An Open Letter: I Don’t Have it All Together

Dear Friend,

I got your message. I hate what happened to you this past week. You were judged as a parent by a bystander. An old man watched you chase your toddler into the street and chastise him. He called out to you and warned you not to be so hard on your little guy, lest you break him.

It hurt, this flash judgment. He didn’t know the context, how you’d warned your child twice already, how he knew your expectations and deliberately ignored them. That man doesn’t know the doubts you feel as a mom, how you fear failure and falling short and how you live on a constant diet of self-doubt and worry.

You vented to me, then you wrote and said that I seemed to “have it together more” as a parent, and to have a great marriage to boot.

Oh friend.

I am so sad and sorry that I have projected the image that I “have it together.” (I need to do some thinking about why/how I do that.) If we were having this conversation in person I would look you in the eye and tell you that is hogwash.

I doubt myself every day as a parent. I have spent that last seven years of motherhood under a dark cloud of fear, worrying that I am falling short and failing miserably. Not enough discipline, too much discipline, you name it, I have feared it and felt it. Believe me, I feel you.

From one weary mama to another, let me say this: The “traditional mom standards ” are hogwash. So you’ve lost your temper and yelled at your kids? Yep. Been there, done that. So you’re not a great cook? Thank goodness for the frozen food section. So you keep an untidy home? Hello, three kids!

I used to have a lot of wrong ways of thinking about being a mom, ridiculous expectations. If I read something about the BEST way to do something, I considered anything less as failure. This is how I came to believe I am a failure.

Ahem… WAS a failure.

I am not a failure as a mom and neither are you. It’s true that some really great moms suffer from an inferiority complex.

The best thing I can do for my kids is to show them who I am (human!), love them like crazy, and allow them to be human, too. They need me to be me, love myself as I am, and give them permission to be themselves, too. The irony is that once they know they are accepted and loved in their imperfect selves, they will be better set up to be resilient and succeed in life’s roller coaster.

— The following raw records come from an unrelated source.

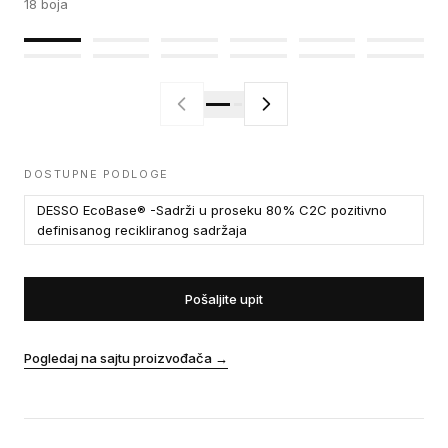
18
boja
DOSTUPNE PODLOGE
DESSO EcoBase® -Sadrži u proseku 80% C2C pozitivno
definisanog recikliranog sadržaja
Pošaljite upit
Pogledaj na sajtu proizvođača
→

Just the other day, Ben got mad at me for saying “no” and he punched the couch with his fist. Rather than worrying about a future of violence or chastising him for his release of anger, I said, “I know you are angry. Go ahead, Buddy.” He punched the couch a few more times, and then dissolved into giggles. Punching couches isn’t the same thing as punching people, and it’s ok to get angry and yell sometimes. We aren’t robots; we are people full of imperfections and if we let our kids see that, they will know it’s ok for them to be human, too. They need to see us cry, laugh, yell, dance, and even punch couches sometimes. Their little minds begin to conceive that we are people, too, not just moms and dads hanging around for their convenience, to wait table for them.

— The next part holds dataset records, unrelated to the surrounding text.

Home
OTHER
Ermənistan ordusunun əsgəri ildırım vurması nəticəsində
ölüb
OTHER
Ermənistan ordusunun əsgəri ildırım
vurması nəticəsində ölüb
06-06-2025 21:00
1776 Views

Nothing is more aggravating and make-you-boiling-mad than being directly disobeyed by your child. IF there is any time for our kids to really see us get good and angry, I think it is when they are doing something dangerous. . It’s ok for them to see us yell on occasion, especially when they are about to do something that would hurt them, like run out into traffic or poke little fingers into an electric socket. Then, once our heart rates have stopped racing, we can explain to them that yes, Mommy yelled, and here’s why: because she loves you SO MUCH, she doesn’t want you to get hurt. One day the matter might be a dangerous party or lying to us, and the reason will be the same. We are loving at the top of our lungs.

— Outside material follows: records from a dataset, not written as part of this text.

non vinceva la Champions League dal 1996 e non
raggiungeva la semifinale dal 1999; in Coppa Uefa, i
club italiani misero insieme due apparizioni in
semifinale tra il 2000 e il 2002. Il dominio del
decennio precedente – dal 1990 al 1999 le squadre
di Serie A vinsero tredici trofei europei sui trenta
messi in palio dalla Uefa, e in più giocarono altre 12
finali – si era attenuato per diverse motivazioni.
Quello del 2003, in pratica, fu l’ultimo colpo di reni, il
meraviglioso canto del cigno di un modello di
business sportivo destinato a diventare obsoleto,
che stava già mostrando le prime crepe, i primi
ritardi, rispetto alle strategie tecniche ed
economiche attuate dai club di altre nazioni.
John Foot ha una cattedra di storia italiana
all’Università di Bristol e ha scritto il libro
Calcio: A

I have been embarrassed by my kids and made proud by my kids within the same HOUR of a day. I have blind spots and weaknesses and pride and insecurities. I have blessed my kids with strength and cursed them with humanity.

And marriage? Oh boy. Tim and I got in a big fight last week (and the week before that), and we yelled at each other (within the kids’ hearing) and we both threw things (not at each other). We get so worn out from caring for our entourage of kiddos that we have nothing left for each other. We give and give until we are spread thin and scraped out on the inside and we’re just empty. It’s too much emotional energy to even interact in the evening, so we just watch tv instead.

An do you want to know what I think about all this?

I think we are normal. We have a normal marriage, a human marriage, which means it has problems and kinks and sour patches and lulls. We are jars of clay for sure. We have a baby and a toddler and two other little ones navigating years 5 and 7. It’s stinking hard. The hardest thing ever, along with parenting.

It’s worth it, oh yes. But please don’t think for one second that I “have it all together.”

Because it’s hogwash. No one has it all together.

Bottom line: Don’t listen to that old man: you are doing a great job with your kiddos.